- Problem statement -
State how many rows contain the string "pour", treating uppercase and lowercase letters as distinct. Respond with the number only.

- Source information -

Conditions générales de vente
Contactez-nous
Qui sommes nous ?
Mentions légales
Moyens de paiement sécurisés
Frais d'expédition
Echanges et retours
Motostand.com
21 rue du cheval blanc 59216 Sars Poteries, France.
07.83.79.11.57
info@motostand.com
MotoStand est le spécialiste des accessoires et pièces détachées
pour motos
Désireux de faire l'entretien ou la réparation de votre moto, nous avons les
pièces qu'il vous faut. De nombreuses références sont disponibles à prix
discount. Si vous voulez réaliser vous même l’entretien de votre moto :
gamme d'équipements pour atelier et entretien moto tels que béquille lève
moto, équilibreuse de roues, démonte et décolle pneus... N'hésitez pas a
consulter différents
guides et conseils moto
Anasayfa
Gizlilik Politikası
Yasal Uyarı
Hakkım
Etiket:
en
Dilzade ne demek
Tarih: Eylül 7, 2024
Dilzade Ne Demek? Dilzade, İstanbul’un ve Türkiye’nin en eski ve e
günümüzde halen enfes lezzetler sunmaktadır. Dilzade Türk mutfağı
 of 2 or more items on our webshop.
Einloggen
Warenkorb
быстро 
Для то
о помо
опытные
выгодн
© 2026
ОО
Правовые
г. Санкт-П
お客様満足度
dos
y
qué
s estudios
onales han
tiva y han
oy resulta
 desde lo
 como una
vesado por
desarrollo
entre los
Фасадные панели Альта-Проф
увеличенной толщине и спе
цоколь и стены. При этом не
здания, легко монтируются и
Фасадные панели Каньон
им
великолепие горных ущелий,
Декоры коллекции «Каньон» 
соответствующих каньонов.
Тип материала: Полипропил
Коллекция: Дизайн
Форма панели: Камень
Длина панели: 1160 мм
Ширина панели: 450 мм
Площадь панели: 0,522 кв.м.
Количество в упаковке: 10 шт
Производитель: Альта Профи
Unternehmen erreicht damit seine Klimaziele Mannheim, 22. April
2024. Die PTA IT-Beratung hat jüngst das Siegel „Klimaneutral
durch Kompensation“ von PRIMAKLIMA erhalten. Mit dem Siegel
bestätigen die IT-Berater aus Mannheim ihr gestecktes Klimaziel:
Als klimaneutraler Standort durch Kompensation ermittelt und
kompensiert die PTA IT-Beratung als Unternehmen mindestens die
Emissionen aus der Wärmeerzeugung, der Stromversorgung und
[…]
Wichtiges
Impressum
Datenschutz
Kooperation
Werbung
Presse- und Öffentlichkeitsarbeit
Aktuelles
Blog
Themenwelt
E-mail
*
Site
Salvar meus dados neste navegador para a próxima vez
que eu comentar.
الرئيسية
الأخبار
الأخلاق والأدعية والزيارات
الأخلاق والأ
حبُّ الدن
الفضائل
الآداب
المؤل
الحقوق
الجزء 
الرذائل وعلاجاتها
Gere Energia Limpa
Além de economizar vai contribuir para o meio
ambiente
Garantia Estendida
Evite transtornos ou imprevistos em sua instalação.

- Solved problem -
2